#### QUESTIONS ON THE MATERIAL
**A.** In the Flannery article below, rewrite the paragraph beginning "There's a misconception" as a short bulleted list that keeps its main facts.
**B.** Using the Flannery article below, answer these questions on separate lines:
(i) Where did Flannery choose to be instead of Dublin for the November internationals?
(ii) Which team did Ireland have a good win over?
(iii) Whose life in rugby league has Flannery been reading about?
GIVEN TEXT below:
Flannery has a new full-time job — getting fit
The Munster and Ireland hooker had either the road to Dublin for the November internationals and a seat in the Aviva, or home.
Limerick it was.
“I find it hard going to games because if I watch them in the bar or at home I can watch and then switch off from rugby. If you head up to Dublin you dedicate the whole day to it, so I stayed away. I’d shout at the screen, though...
“I found it very frustrating, the negativity towards the team before the New Zealand game. I suppose I’m biased, but it’s easy to kick people when they’re down. I was delighted they showed glimpses of what they could do against New Zealand and carried on to have a good win over Argentina.”
Flannery would give a good deal to show what he can do on the field. He’s been trying to overcome injury for months and it’s a full-time job.
“There’s a misconception that you’re not as busy if you’re injured, when you’re probably busier than players who aren’t injured. Obviously there are different types of rehab, and physios will try to make it interesting, though a lot of it is work on your own in a gym. It’s mentally tough, but it’s work you have to do, and then when you go back to train with the squad it’s like ‘great, I’m back out of that isolation’.”
He’s been reading a bit to get over that isolation, like Sean Long’s life in rugby league — “I imagine rugby league in the north of England as like rugby union in Munster; if you read rugby union players’ books about playing in London or whatever they seem very different people, but I can identify more with the north of England people” — but he’s learned to be selective.
End of GIVEN TEXT.
ENTRIES SUPPLIED below:
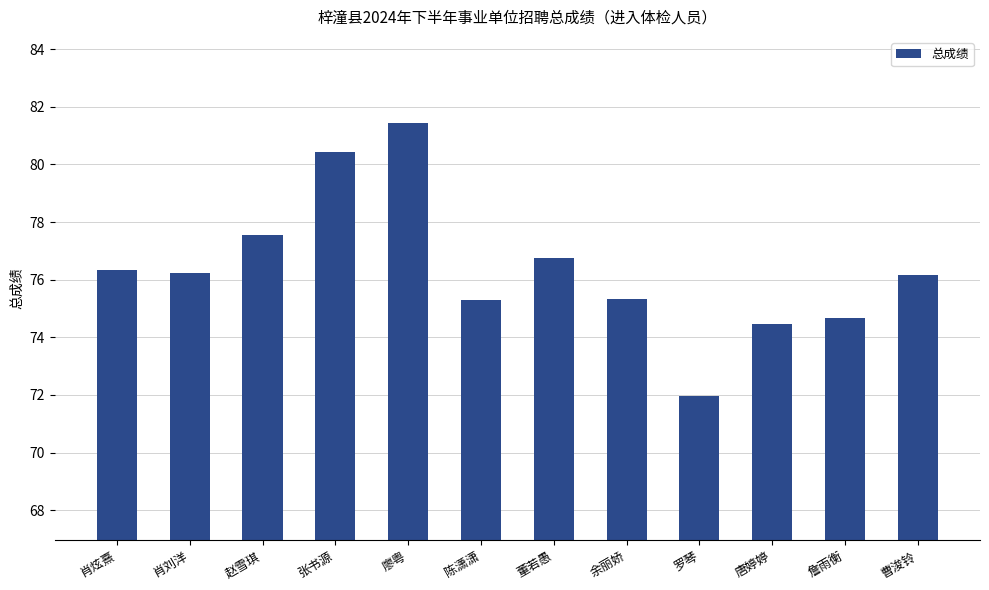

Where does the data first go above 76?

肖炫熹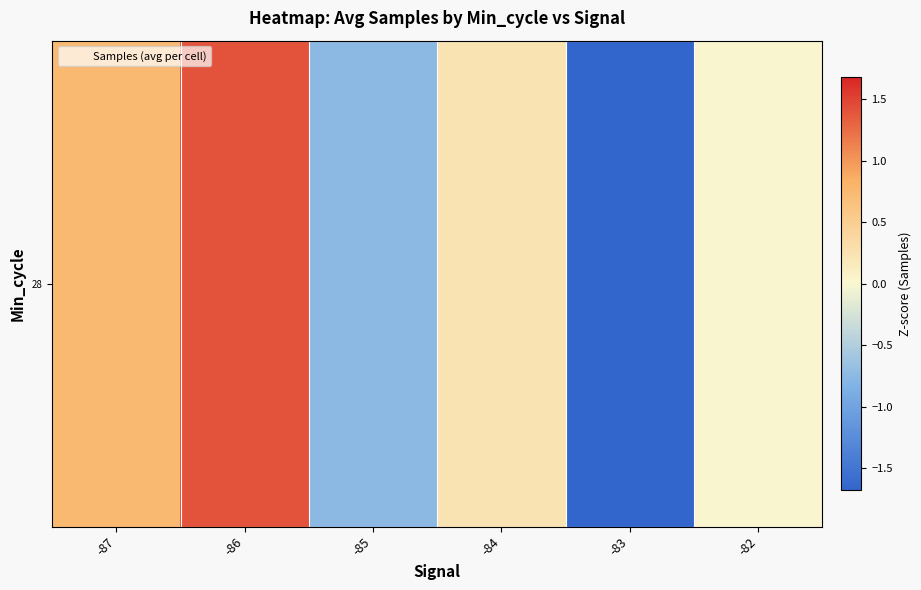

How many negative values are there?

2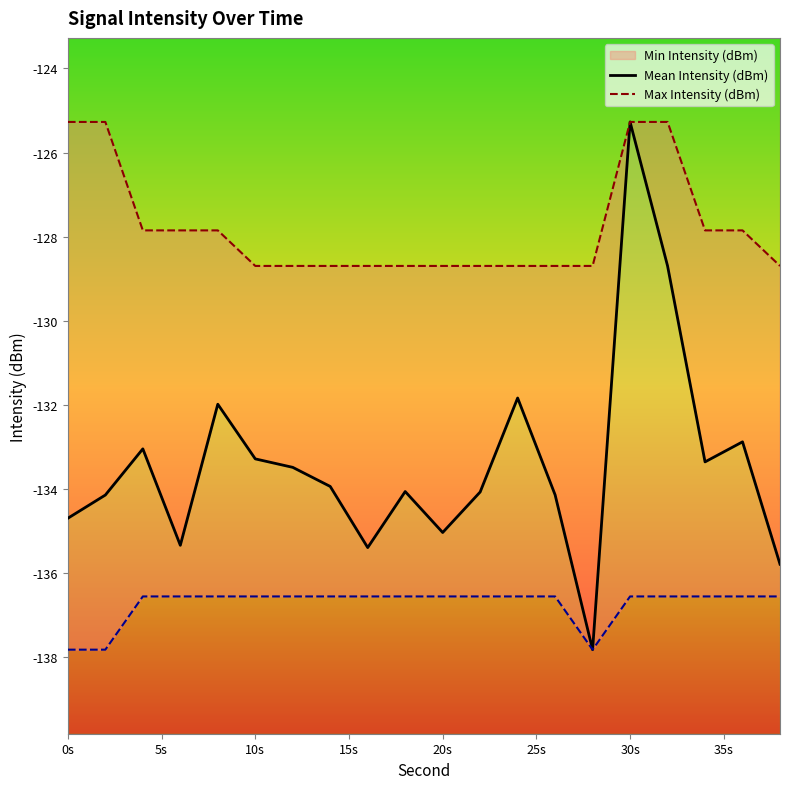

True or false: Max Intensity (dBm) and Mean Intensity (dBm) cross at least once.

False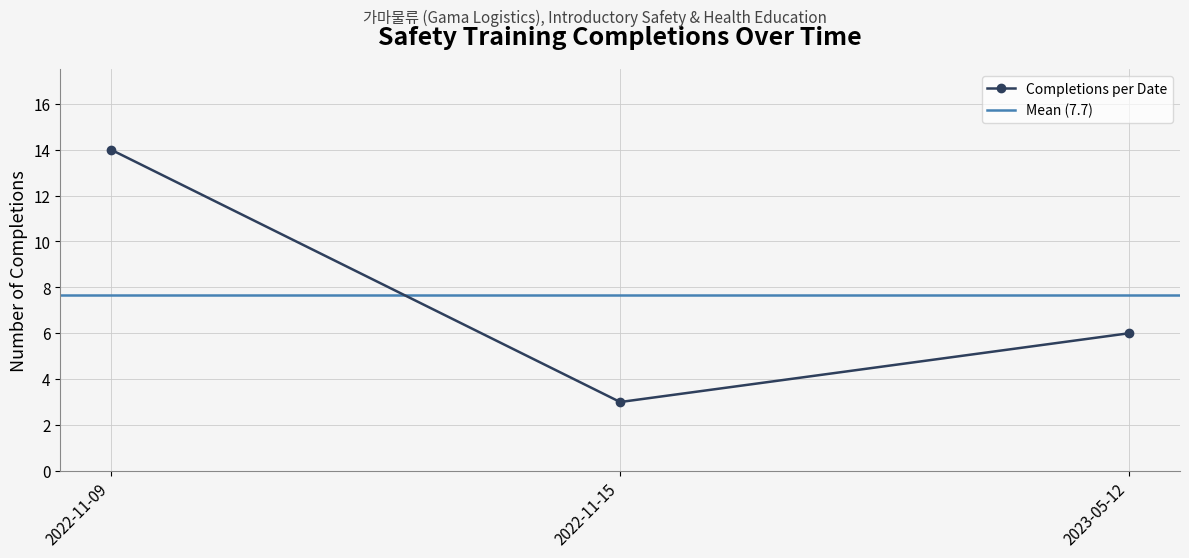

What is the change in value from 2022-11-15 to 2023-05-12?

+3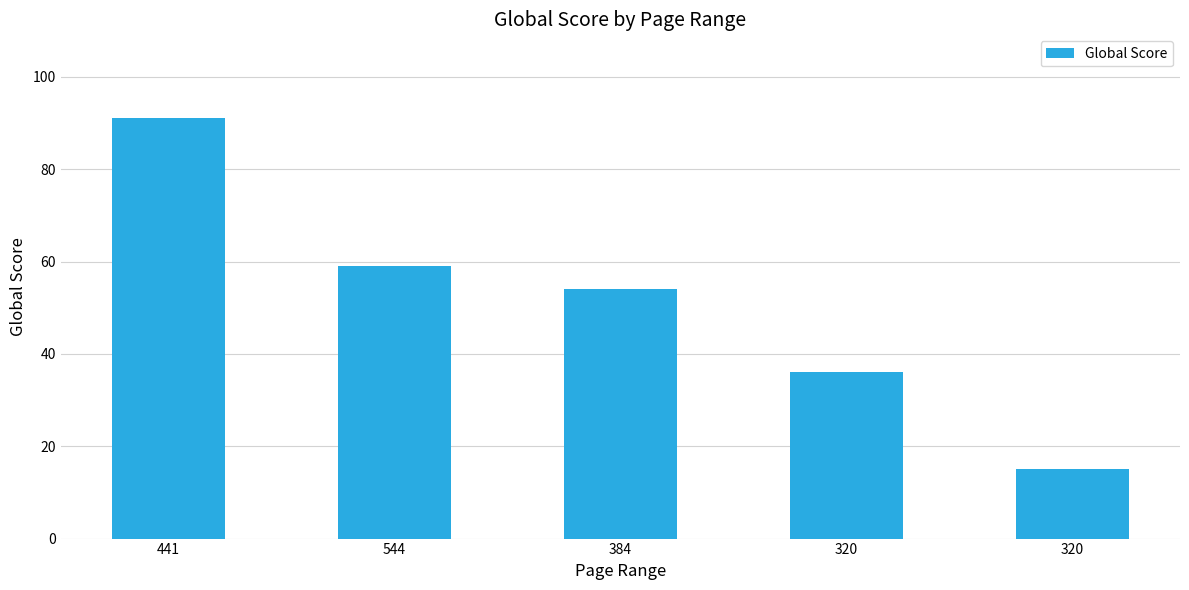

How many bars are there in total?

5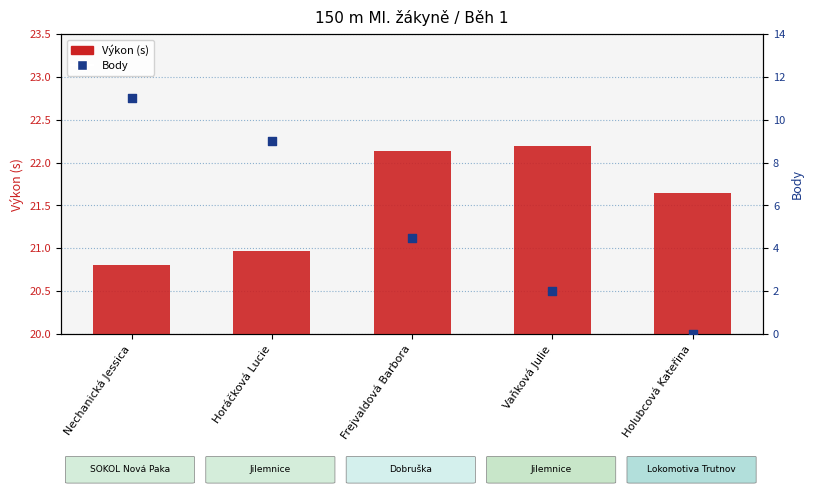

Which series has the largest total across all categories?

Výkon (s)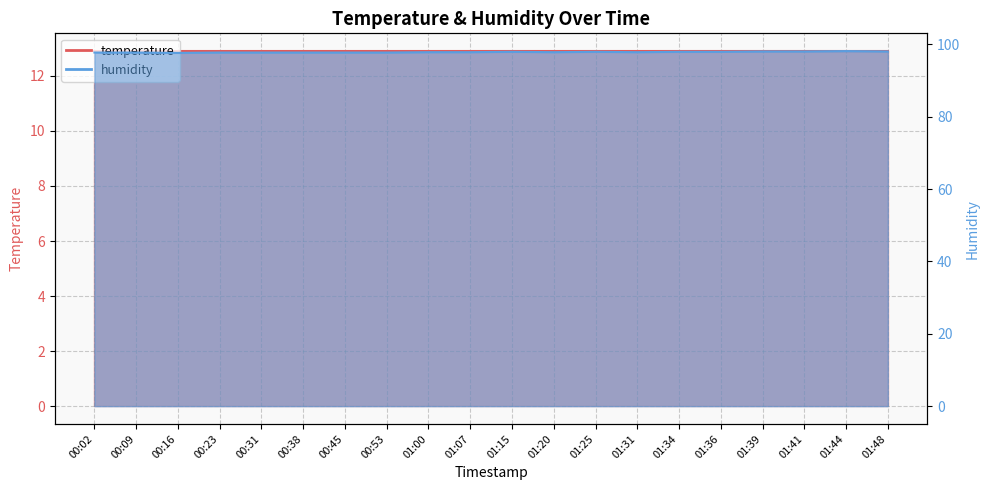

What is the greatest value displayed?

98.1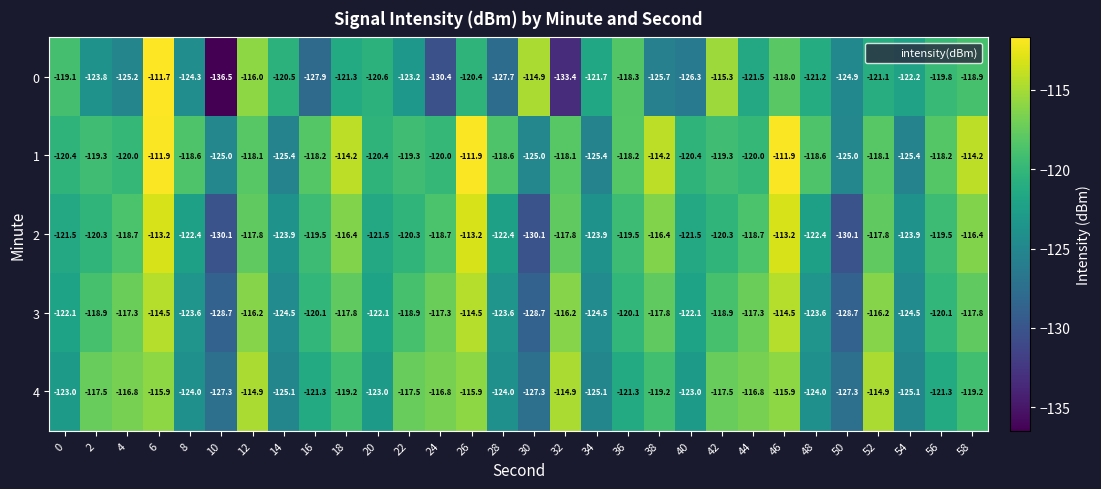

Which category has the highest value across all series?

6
End of ENTRIES SUPPLIED.
#### ANSWERS BY TASK
**A.**
- People wrongly assume injured players are less busy, but they are probably busier than uninjured ones.
- Rehab takes different forms, and physios try to make it interesting.
- Much of it is solo gym work.
- It is mentally tough but has to be done.
- Rejoining squad training feels like escaping that isolation.

**B.**
(i) Limerick
(ii) Argentina
(iii) Sean Long's